Maryland’s Democrat-led legislature began the process Wednesday of overriding Gov. Larry Hogan’s vetoes, with one chamber upholding legislation that would allow felons to regain the right to vote sooner. After a passionate, 45-minute debate, members of the House of Delegates voted, 85-56, to uphold the bill they passed last year that allows people convicted of felonies to vote as soon as they leave prison. The House reached the minimum number of votes needed to override Hogan’s veto after the bill received 82 votes last year.
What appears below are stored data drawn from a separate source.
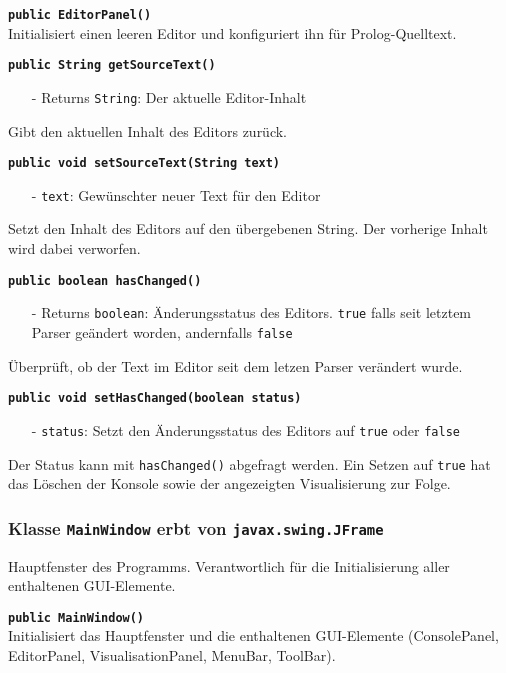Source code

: \documentclass[parskip=full,11pt,twoside]{scrartcl}
\begin{document}
\textbf{\texttt{public EditorPanel()}}\\
Initialisiert einen leeren Editor und konfiguriert ihn für Prolog-Quelltext.

\textbf{\texttt{public String getSourceText()}}
\begin{itemize}[noitemsep]
	\item[-] Returns \texttt{String}: Der aktuelle Editor-Inhalt
\end{itemize}
Gibt den aktuellen Inhalt des Editors zurück.

\textbf{\texttt{public void setSourceText(String text)}}
\begin{itemize}[noitemsep]
	\item[-] \texttt{text}: Gewünschter neuer Text für den Editor
\end{itemize}
Setzt den Inhalt des Editors auf den übergebenen String. Der vorherige Inhalt wird dabei verworfen.

\textbf{\texttt{public boolean hasChanged()}}
\begin{itemize}[noitemsep]
	\item[-] Returns \texttt{boolean}: Änderungsstatus des Editors. \texttt{true} falls seit letztem Parser geändert worden, andernfalls \texttt{false}
\end{itemize}
Überprüft, ob der Text im Editor seit dem letzen Parser verändert wurde.

\textbf{\texttt{public void setHasChanged(boolean status)}}
\begin{itemize}[noitemsep]
	\item[-] \texttt{status}: Setzt den Änderungsstatus des Editors auf \texttt{true} oder \texttt{false}
\end{itemize}
Der Status kann mit \texttt{hasChanged()} abgefragt werden. Ein Setzen auf \texttt{true} hat das Löschen der Konsole sowie der angezeigten Visualisierung zur Folge.

\subsubsection{Klasse \texttt{MainWindow} erbt von \texttt{javax.swing.JFrame}}

Hauptfenster des Programms. Verantwortlich für die Initialisierung aller enthaltenen GUI-Elemente.

\textbf{\texttt{public MainWindow()}}\\
Initialisiert das Hauptfenster und die enthaltenen GUI-Elemente (ConsolePanel, EditorPanel, VisualisationPanel, MenuBar, ToolBar).
\end{document}

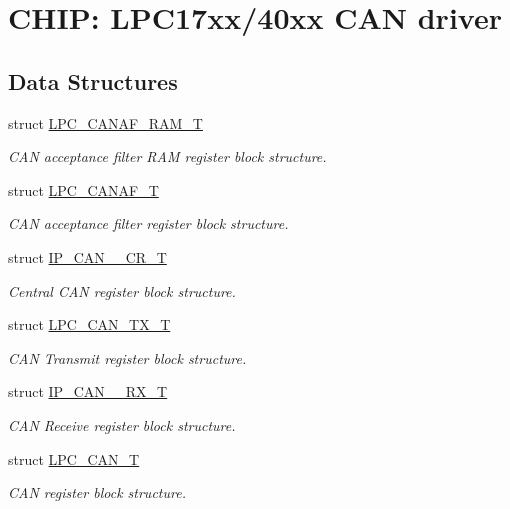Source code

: \hypertarget{group__CAN__17XX__40XX}{\section{C\-H\-I\-P\-: L\-P\-C17xx/40xx C\-A\-N driver}
\label{group__CAN__17XX__40XX}
}
\subsection*{Data Structures}
\begin{DoxyCompactItemize}
\item 
struct \hyperlink{structLPC__CANAF__RAM__T}{L\-P\-C\-\_\-\-C\-A\-N\-A\-F\-\_\-\-R\-A\-M\-\_\-\-T}
\begin{DoxyCompactList}\small\item\em C\-A\-N acceptance filter R\-A\-M register block structure. \end{DoxyCompactList}\item 
struct \hyperlink{structLPC__CANAF__T}{L\-P\-C\-\_\-\-C\-A\-N\-A\-F\-\_\-\-T}
\begin{DoxyCompactList}\small\item\em C\-A\-N acceptance filter register block structure. \end{DoxyCompactList}\item 
struct \hyperlink{structIP__CAN__001__CR__T}{I\-P\-\_\-\-C\-A\-N\-\_\-\_\-\-C\-R\-\_\-\-T}
\begin{DoxyCompactList}\small\item\em Central C\-A\-N register block structure. \end{DoxyCompactList}\item 
struct \hyperlink{structLPC__CAN__TX__T}{L\-P\-C\-\_\-\-C\-A\-N\-\_\-\-T\-X\-\_\-\-T}
\begin{DoxyCompactList}\small\item\em C\-A\-N Transmit register block structure. \end{DoxyCompactList}\item 
struct \hyperlink{structIP__CAN__001__RX__T}{I\-P\-\_\-\-C\-A\-N\-\_\-\_\-\-R\-X\-\_\-\-T}
\begin{DoxyCompactList}\small\item\em C\-A\-N Receive register block structure. \end{DoxyCompactList}\item 
struct \hyperlink{structLPC__CAN__T}{L\-P\-C\-\_\-\-C\-A\-N\-\_\-\-T}
\begin{DoxyCompactList}\small\item\em C\-A\-N register block structure. \end{DoxyCompactList}\item 

\end{DoxyCompactItemize}
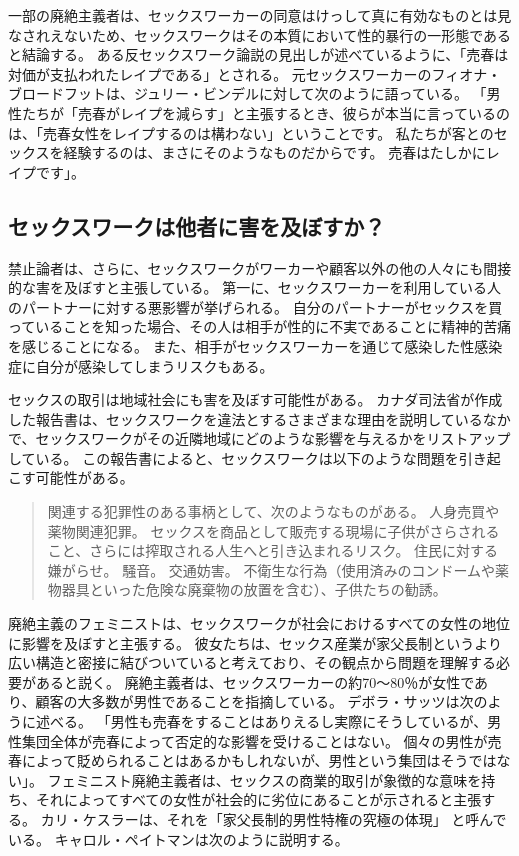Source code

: \documentclass[paper=a4,book,openany]{jlreq} \usepackage{mystyle}
\begin{document}
一部の廃絶主義者は、セックスワーカーの同意はけっして真に有効なものとは見なされえないため、セックスワークはその本質において性的暴行の一形態であると結論する。
ある反セックスワーク論説の見出しが述べているように、「売春は対価が支払われたレイプである」とされる\citep{raymond95:_prost_is_rape_thats_paid}。
元セックスワーカーのフィオナ・ブロードフットは、ジュリー・ビンデルに対して次のように語っている。
「男性たちが「売春がレイプを減らす」と主張するとき、彼らが本当に言っているのは、「売春女性をレイプするのは構わない」ということです。
私たちが客とのセックスを経験するのは、まさにそのようなものだからです。
売春はたしかにレイプです」\citep{bindel19:_real_face_prost}。

\subsection{セックスワークは他者に害を及ぼすか？}

禁止論者は、さらに、セックスワークがワーカーや顧客以外の他の人々にも間接的な害を及ぼすと主張している。
第一に、セックスワーカーを利用している人のパートナーに対する悪影響が挙げられる。
自分のパートナーがセックスを買っていることを知った場合、その人は相手が性的に不実であることに精神的苦痛を感じることになる。
また、相手がセックスワーカーを通じて感染した性感染症に自分が感染してしまうリスクもある。

セックスの取引は地域社会にも害を及ぼす可能性がある。
カナダ司法省が作成した報告書は、セックスワークを違法とするさまざまな理由を説明しているなかで、セックスワークがその近隣地域にどのような影響を与えるかをリストアップしている。
この報告書によると、セックスワークは以下のような問題を引き起こす可能性がある。

\begin{quote}
関連する犯罪性のある事柄として、次のようなものがある。
人身売買や薬物関連犯罪。
セックスを商品として販売する現場に子供がさらされること、さらには搾取される人生へと引き込まれるリスク。
住民に対する嫌がらせ。
騒音。
交通妨害。
不衛生な行為（使用済みのコンドームや薬物器具といった危険な廃棄物の放置を含む）、子供たちの勧誘。
\citep{department14:_techn_paper}
\end{quote}

廃絶主義のフェミニストは、セックスワークが社会におけるすべての女性の地位に影響を及ぼすと主張する。
彼女たちは、セックス産業が家父長制というより広い構造と密接に結びついていると考えており、その観点から問題を理解する必要があると説く。
廃絶主義者は、セックスワーカーの約70～80％が女性であり、顧客の大多数が男性であることを指摘している。
デボラ・サッツは次のように述べる。
「男性も売春をすることはありえるし実際にそうしているが、男性集団全体が売春によって否定的な影響を受けることはない。
個々の男性が売春によって貶められることはあるかもしれないが、男性という集団はそうではない」\citep[p.149]{satz95:_market_women_sexual_labor}。
フェミニスト廃絶主義者は、セックスの商業的取引が象徴的な意味を持ち、それによってすべての女性が社会的に劣位にあることが示されると主張する。
カリ・ケスラーは、それを「家父長制的男性特権の究極の体現」 と呼んでいる\citep[p.19]{kesler02:_is_femin_stanc_suppor_prost_possib}。
キャロル・ペイトマンは次のように説明する。
\end{document}
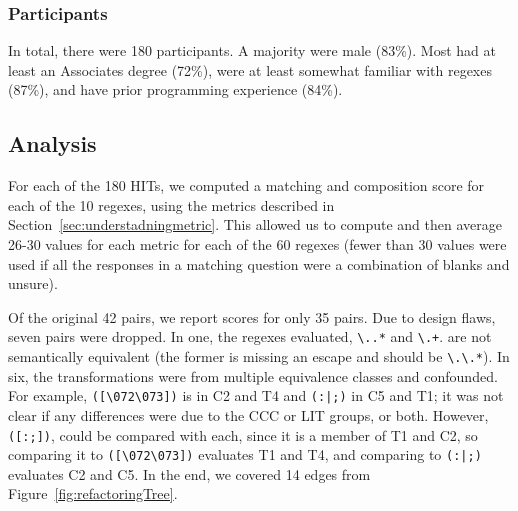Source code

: \subsubsection{Participants}

In total, there were 180 participants.
A majority were male (83\%). %
Most had
at least an Associates degree (72\%), were at least somewhat familiar with regexes (87\%), and have prior programming experience (84\%). 




\subsection{Analysis}
For each of the 180 HITs, we computed a matching and composition score for each of the 10 regexes, using the metrics described in Section~\ref{sec:understadningmetric}. This allowed us to compute and then average 26-30 values for each metric  for each of the 60 regexes (fewer than 30 values were used if all the responses in a matching question were a combination of blanks and unsure). %


Of the original 42 pairs, we report scores for only 35 pairs. Due to design flaws, seven pairs were dropped. In one, the regexes evaluated, \verb!\..*! and \verb!\.+!. are not semantically equivalent (the former is missing an escape and should be \verb!\.\.*!). In  six, the  transformations were from multiple equivalence classes and confounded. For example,  \verb!([\072\073])! is in C2 and T4 and  \verb!(:|;)! in C5 and T1;  it was not clear if any differences were due to the CCC or LIT groups, or both. However, \verb!([:;])!, could be compared with each, since it is a member of T1 and C2, so comparing it to \verb!([\072\073])! evaluates T1 and T4, and comparing to \verb!(:|;)! evaluates  C2 and C5. In the end, we covered  14 edges from Figure~\ref{fig:refactoringTree}.

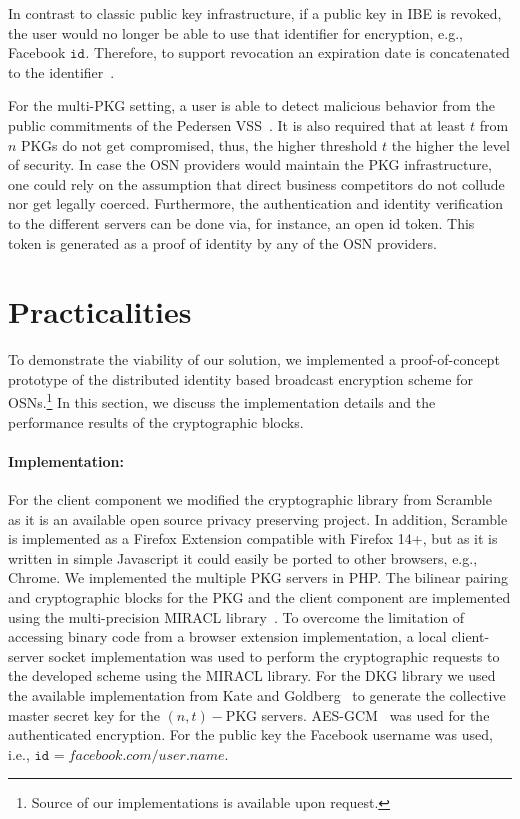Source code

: \documentclass[journal]{IEEEtran}
\newcommand{\id}[1]{\ensuremath{\mathtt{id}_{#1}}}
\begin{document}
In contrast to classic public key infrastructure, if a public key in IBE is revoked, the user would no longer be able to use that identifier for encryption, e.g., Facebook \id{}. Therefore, to support revocation an expiration date is concatenated to the identifier~\cite{BonehFranklinIBE}. 

For the multi-PKG setting, a user is able to detect malicious behavior from the public commitments of the Pedersen VSS~\cite{Pedersen:1991:NIS:646756.705507}. It is also required that at least $t$ from $n$ PKGs do not get compromised, thus, the higher threshold $t$ the higher the level of security. In case the OSN providers would maintain the PKG infrastructure, one could rely on the assumption that direct business competitors do not collude nor get legally coerced. Furthermore, the authentication and identity verification to the different servers can be done via, for instance, an open id token. This token is generated as a proof of identity by any of the OSN providers.


\section{Practicalities}\label{sec:impl}
To demonstrate the viability of our solution, we implemented a proof-of-concept prototype of the distributed identity based broadcast encryption scheme for OSNs.\footnote{Source of our implementations is available upon request.} In this section, we discuss the implementation details and the performance results of the cryptographic blocks.

\paragraph{Implementation:}
For the client component we modified the cryptographic library from Scramble~\cite{BeatoScramble} as it is an available open source privacy preserving project. In addition, Scramble is implemented as a Firefox Extension compatible with Firefox 14+, but as it is written in simple Javascript it could easily be ported to other browsers, e.g., Chrome. 
We implemented the multiple PKG servers in PHP.
The bilinear pairing and cryptographic blocks for the PKG and the client component are implemented using the multi-precision {MIRACL} library~\cite{scott2003miracl}. To overcome the limitation of accessing binary code from a browser extension implementation, a local client-server socket implementation was used to perform the cryptographic requests to the developed scheme using the {MIRACL} library.
For the DKG library we used the available implementation from Kate and Goldberg~\cite{DBLP:conf/icdcs/KateG09,dkg-software} to generate the collective master secret key for the $(n,t)-$PKG servers. AES-GCM~\cite{rfc5288} was used for the authenticated encryption. For the public key the Facebook username was used, i.e., $\id{}=facebook.com/user.name$. 
\end{document}
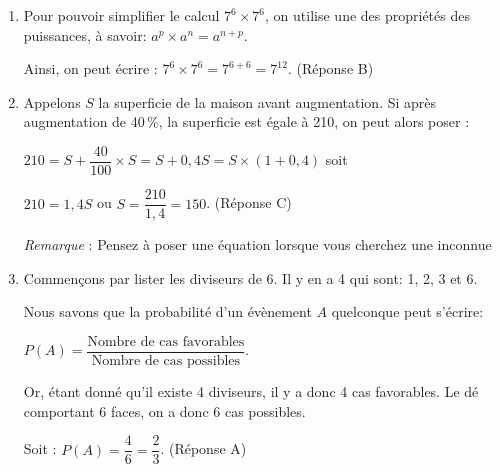 
\medskip

\begin{enumerate}
\item Pour pouvoir simplifier le calcul \:$7^6 \times 7^6$, on utilise une des propriétés des puissances, à savoir: $a^p \times  a^n = a^{n+p}$.

Ainsi, on peut écrire : $7^6 \times 7^6 = 7^{6+6} = 7^{12}$. (Réponse B)
\item Appelons $S$ la superficie de la maison avant augmentation. Si après augmentation de 40\,\%, la superficie est égale à 210, on peut alors poser :

$210 = S + \dfrac{40}{100} \times  S = S + 0,4S  = S \times  (1 + 0,4)$ soit 

$210 = 1,4S$ ou $S = \dfrac{210}{1,4} = 150$. (Réponse C)

\emph{Remarque} : Pensez à poser une équation lorsque vous cherchez une inconnue
\item Commençons par lister les diviseurs de 6. Il y en a 4 qui sont: 1, 2, 3 et 6.

Nous savons que la probabilité d'un évènement $A$ quelconque peut s'écrire:

$P(A) = \dfrac{\text{Nombre de cas favorables}}{\text{Nombre de cas possibles}}$.

Or, étant donné qu'il existe 4 diviseurs, il y a donc 4 cas favorables. Le dé comportant 6 faces, on a donc 6 cas possibles.

Soit : $P(A) = \dfrac{4}{6} = \dfrac{2}{3}$.  (Réponse A)
\end{enumerate}

\vspace{0,25cm}

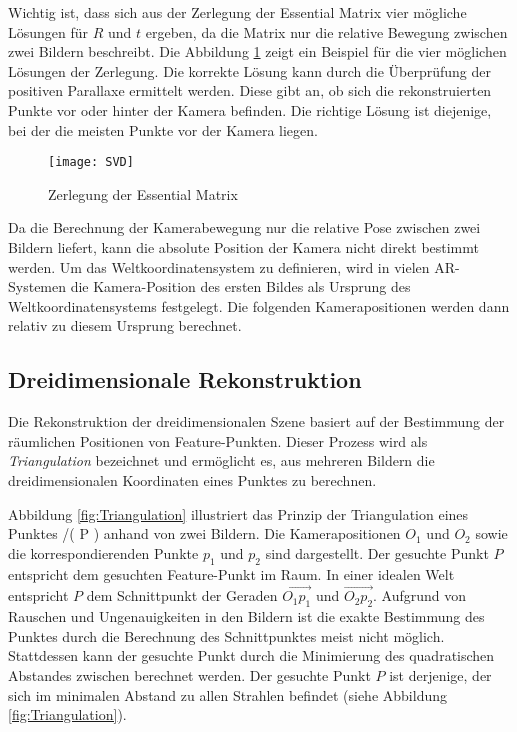 Wichtig ist, dass sich aus der Zerlegung der Essential Matrix vier mögliche Lösungen für \( R \) und \( t \) ergeben, da die Matrix nur die relative Bewegung zwischen zwei Bildern beschreibt. Die Abbildung \ref{fig:SVD} zeigt ein Beispiel für die vier möglichen Lösungen der Zerlegung. Die korrekte Lösung kann durch die Überprüfung der positiven Parallaxe ermittelt werden. Diese gibt an, ob sich die rekonstruierten Punkte vor oder hinter der Kamera befinden. Die richtige Lösung ist diejenige, bei der die meisten Punkte vor der Kamera liegen. \cite{gao2021vSLAM}

\begin{figure}
    \centering
    \texttt{[image: SVD]}
    \caption{Zerlegung der Essential Matrix \cite{gao2021vSLAM}\label{fig:SVD}}\par
\end{figure}

Da die Berechnung der Kamerabewegung nur die relative Pose zwischen zwei Bildern liefert, kann die absolute Position der Kamera nicht direkt bestimmt werden. Um das Weltkoordinatensystem zu definieren, wird in vielen AR-Systemen die Kamera-Position des ersten Bildes als Ursprung des Weltkoordinatensystems festgelegt. Die folgenden Kamerapositionen werden dann relativ zu diesem Ursprung berechnet. \cite{gao2021vSLAM,appledevdoc}

\subsection{Dreidimensionale Rekonstruktion}

Die Rekonstruktion der dreidimensionalen Szene basiert auf der Bestimmung der räumlichen Positionen von Feature-Punkten. Dieser Prozess wird als \emph{Triangulation} bezeichnet und ermöglicht es, aus mehreren Bildern die dreidimensionalen Koordinaten eines Punktes zu berechnen. \cite{gao2021vSLAM}

Abbildung \ref{fig:Triangulation} illustriert das Prinzip der Triangulation eines Punktes /( P ) anhand von zwei Bildern. Die Kamerapositionen \( O_1 \) und \( O_2 \) sowie die korrespondierenden Punkte \( p_1 \) und \( p_2 \) sind dargestellt. Der gesuchte Punkt \( P \) entspricht dem gesuchten Feature-Punkt im Raum. In einer idealen Welt entspricht \( P \) dem Schnittpunkt der Geraden \( \overrightarrow{O_1p_1} \) und \( \overrightarrow{O_2p_2} \). Aufgrund von Rauschen und Ungenauigkeiten in den Bildern ist die exakte Bestimmung des Punktes durch die Berechnung des Schnittpunktes meist nicht möglich. Stattdessen kann der gesuchte Punkt durch die Minimierung des quadratischen Abstandes zwischen berechnet werden. Der gesuchte Punkt \( P \) ist derjenige, der sich im minimalen Abstand zu allen Strahlen befindet (siehe Abbildung \ref{fig:Triangulation}). \cite{gao2021vSLAM}

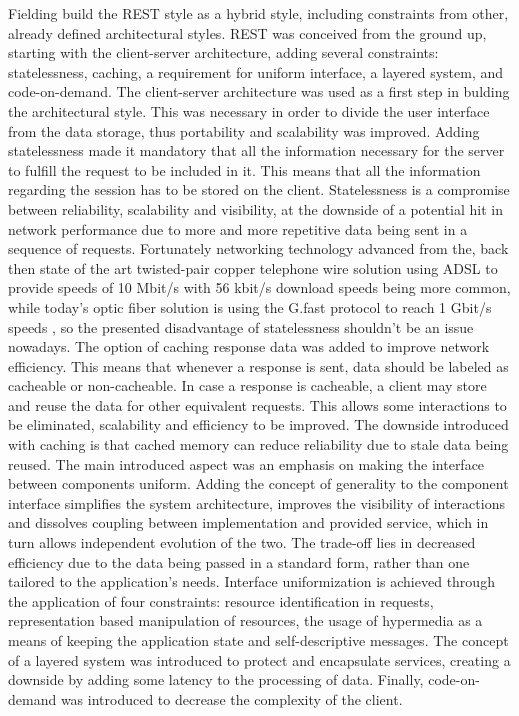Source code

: \documentclass[12pt,a4paper,twoside]{report}
\begin{document}
Fielding build the REST style as a hybrid style, including constraints from other, already defined architectural styles. REST was conceived from the ground up, starting with the client-server architecture, adding several constraints: statelessness, caching, a requirement for uniform interface, a layered system, and code-on-demand. The client-server architecture was used as a first step in bulding the architectural style. This was necessary in order to divide the user interface from the data storage, thus portability and scalability was improved. Adding statelessness made it mandatory that all the information necessary for the server to fulfill the request to be included in it. This means that all the information regarding the session has to be stored on the client. Statelessness is a compromise between reliability, scalability and visibility, at the downside of a potential hit in network performance due to more and more repetitive data being sent in a sequence of requests. Fortunately networking technology advanced from the, back then state of the art twisted-pair copper telephone wire solution using ADSL to provide speeds of 10 Mbit/s with 56 kbit/s download speeds being more common, while today's optic fiber solution is using the G.fast protocol to reach 1 Gbit/s speeds \cite{historical_net_speeds}, so the presented disadvantage of statelessness shouldn't be an issue nowadays. The option of caching response data was added to improve network efficiency. This means that whenever a response is sent, data should be labeled as cacheable or non-cacheable. In case a response is cacheable, a client may store and reuse the data for other equivalent requests. This allows some interactions to be eliminated, scalability and efficiency to be improved. The downside introduced with caching is that cached memory can reduce reliability due to stale data being reused. The main introduced aspect was an emphasis on making the interface between components uniform. Adding the concept of generality to the component interface simplifies the system architecture, improves the visibility of interactions and dissolves coupling between implementation and provided service, which in turn allows independent evolution of the two. The trade-off lies in decreased efficiency due to the data being passed in a standard form, rather than one tailored to the application's needs. Interface uniformization is achieved through the application of four constraints: resource identification in requests, representation based manipulation of resources, the usage of hypermedia as a means of keeping the application state and self-descriptive messages. The concept of a layered system was introduced to protect and encapsulate services, creating a downside by adding some latency to the processing of data. Finally, code-on-demand was introduced to decrease the complexity of the client.
\end{document}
The House also overrode the Republican governor’s vetoes of a Howard County bill that changes the way hotel taxes are collected and $2 million in the state budget that was earmarked for the Maryland Hall for the Creative Arts, a community arts center in House Speaker Michael E. Busch’s district. The Senate is expected to vote on veto overrides on Thursday.
In the House on Wednesday, Republican lawmakers argued that felons committed crimes such as murder, rape and human trafficking and should complete their full sentence — including parole or probation — before regaining the right to vote, as required under current law.
Maryland Governor Larry Hogan proposes $42 billion budget
“There are consequences to being a convicted felon,” said Del. Jason Buckel, an Allegany County Republican.
Supporters of the bill — mostly Democrats — argued that ex-inmates trying to rejoin society deserve to have a say in how they are governed. Some pointed out that former felons have jobs and pay taxes, and shouldn’t be taxed without having a say in who represents them in government.